_Set exercise_. Turn each line of the material into an item in a numbered list, leaving out any blank lines and the pictures.

[Stored data entries]

◇ ◇ ◇ ◇

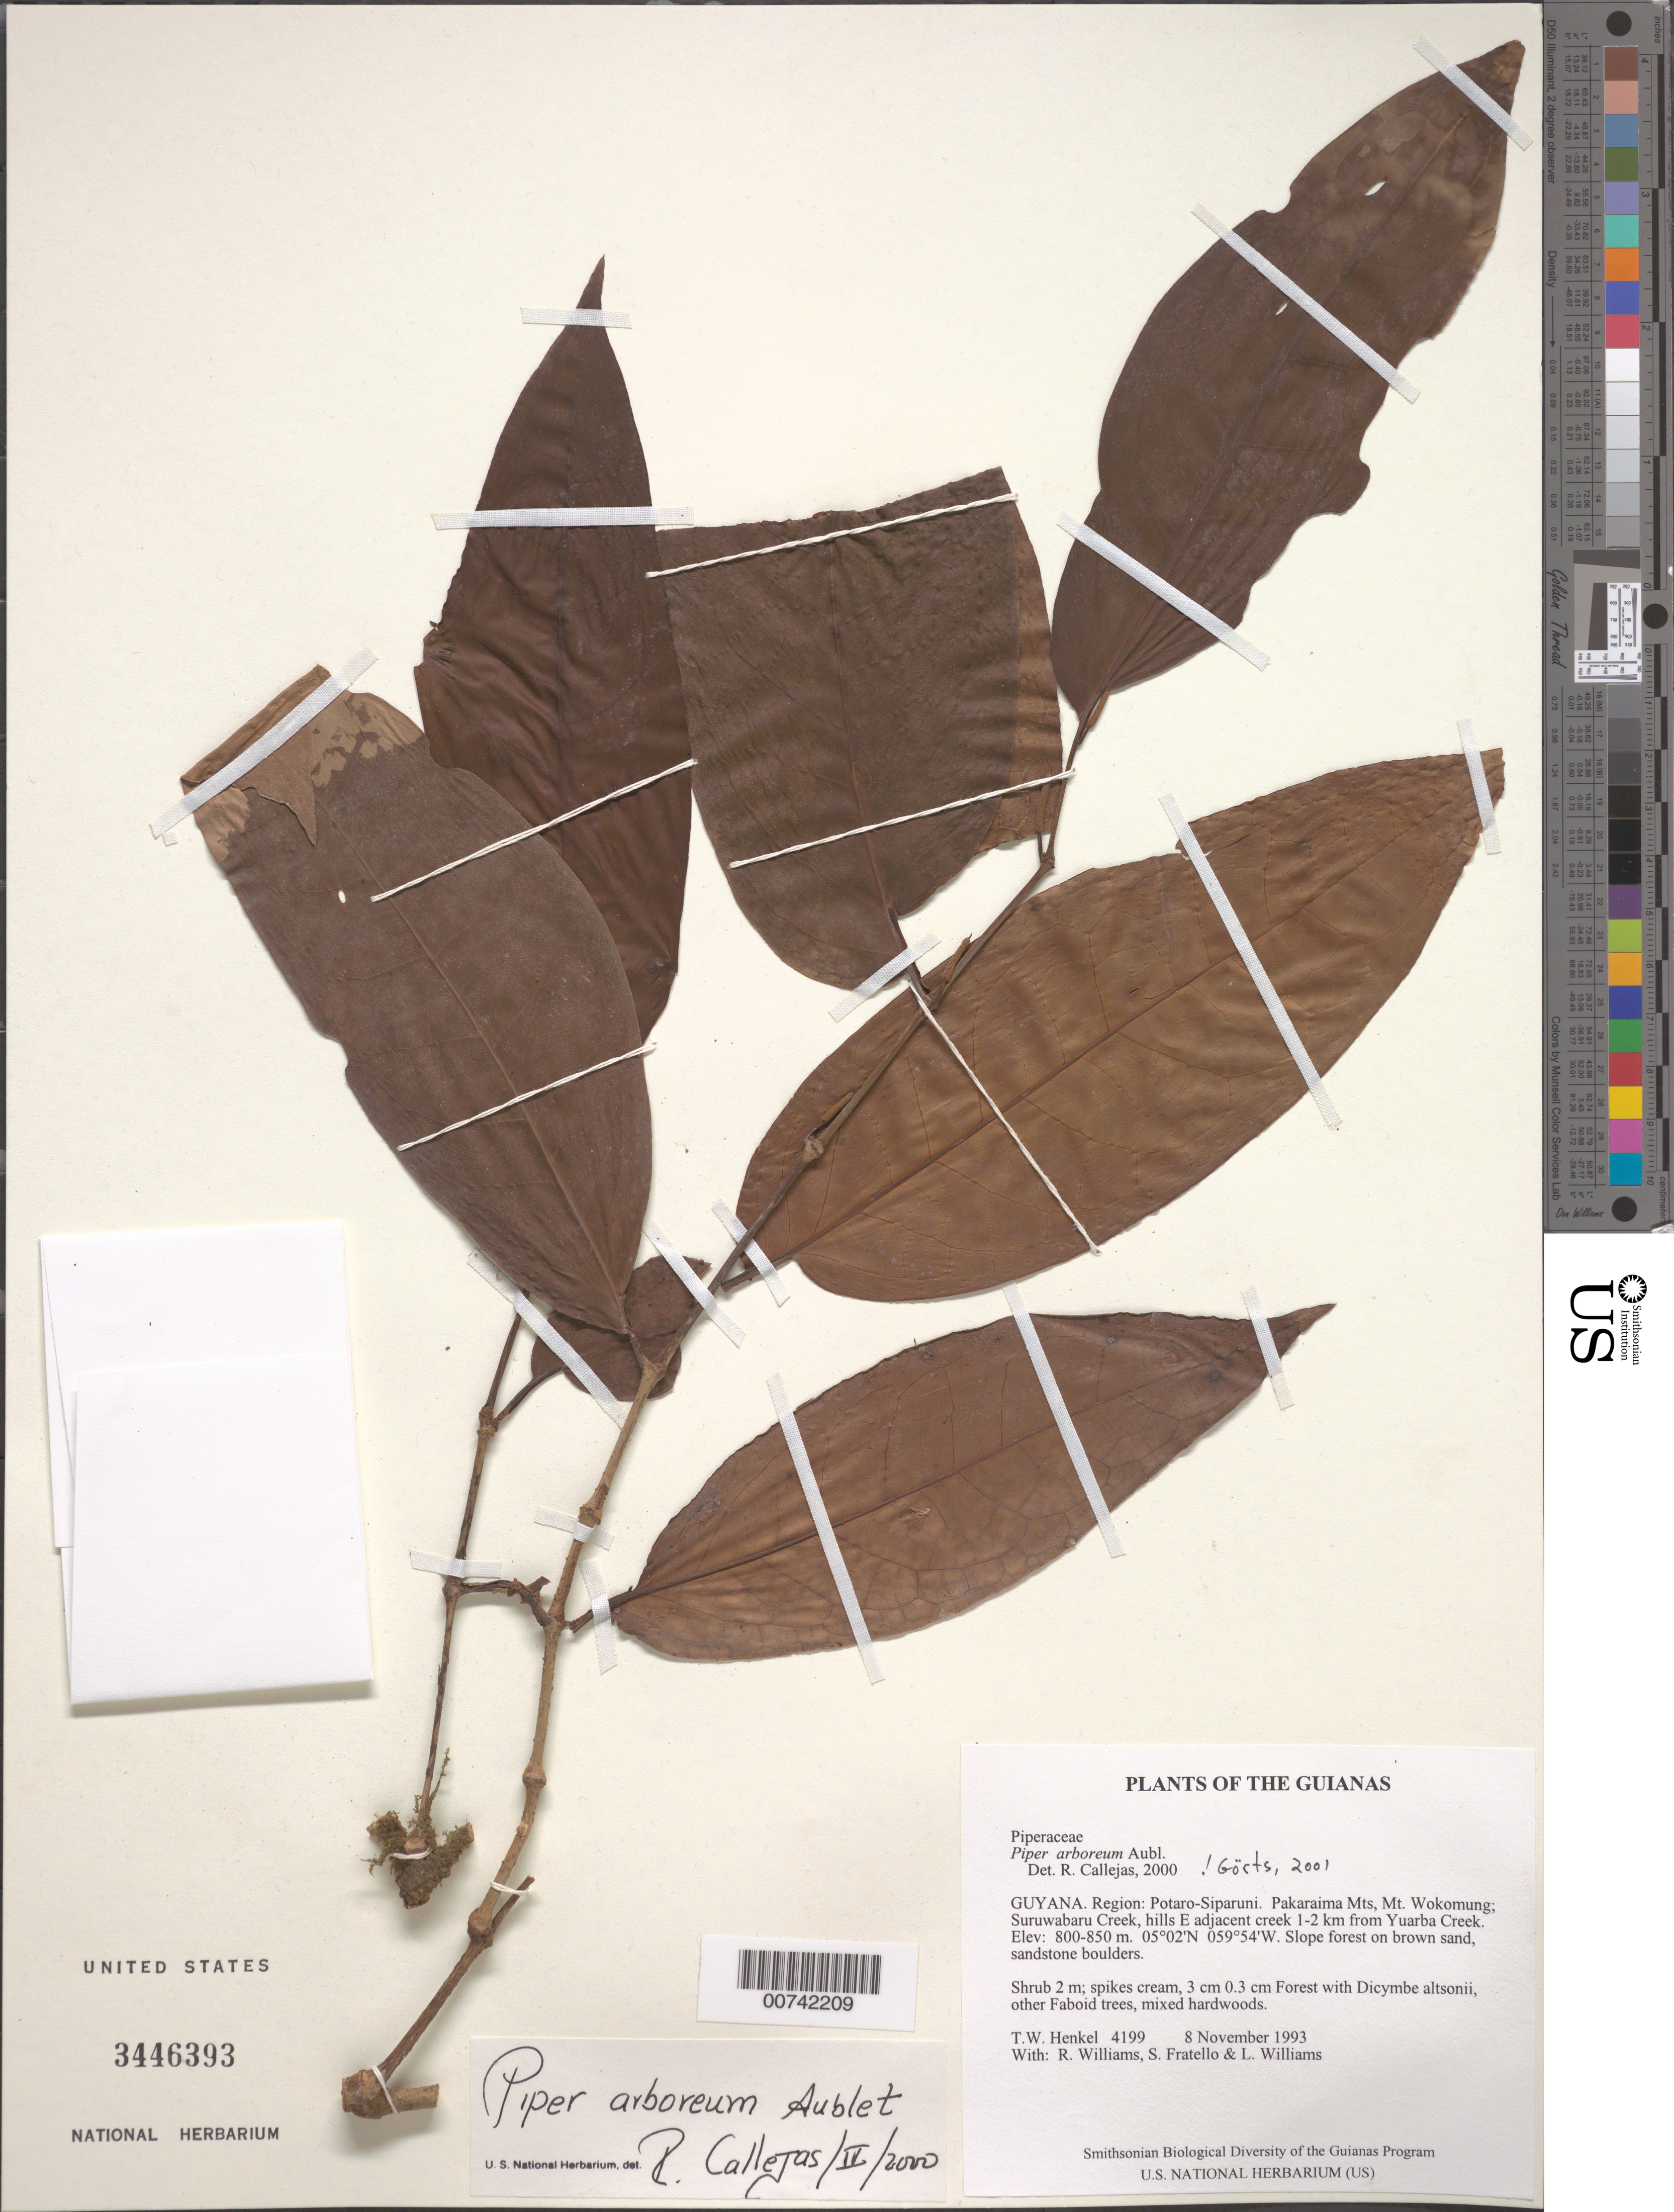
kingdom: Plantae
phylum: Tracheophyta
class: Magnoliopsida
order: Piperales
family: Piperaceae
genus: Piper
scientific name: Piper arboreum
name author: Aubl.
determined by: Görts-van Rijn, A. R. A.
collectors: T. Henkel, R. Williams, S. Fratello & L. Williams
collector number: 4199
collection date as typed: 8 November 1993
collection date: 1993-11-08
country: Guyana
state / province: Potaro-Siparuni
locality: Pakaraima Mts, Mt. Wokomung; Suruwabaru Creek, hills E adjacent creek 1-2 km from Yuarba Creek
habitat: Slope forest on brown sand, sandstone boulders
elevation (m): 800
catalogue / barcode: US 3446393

◇ ◇ ◇ ◇

_Response to the exercise_.
1. kingdom: Plantae
2. phylum: Tracheophyta
3. class: Magnoliopsida
4. order: Piperales
5. family: Piperaceae
6. genus: Piper
7. scientific name: Piper arboreum
8. name author: Aubl.
9. determined by: Görts-van Rijn, A. R. A.
10. collectors: T. Henkel, R. Williams, S. Fratello & L. Williams
11. collector number: 4199
12. collection date as typed: 8 November 1993
13. collection date: 1993-11-08
14. country: Guyana
15. state / province: Potaro-Siparuni
16. locality: Pakaraima Mts, Mt. Wokomung; Suruwabaru Creek, hills E adjacent creek 1-2 km from Yuarba Creek
17. habitat: Slope forest on brown sand, sandstone boulders
18. elevation (m): 800
19. catalogue / barcode: US 3446393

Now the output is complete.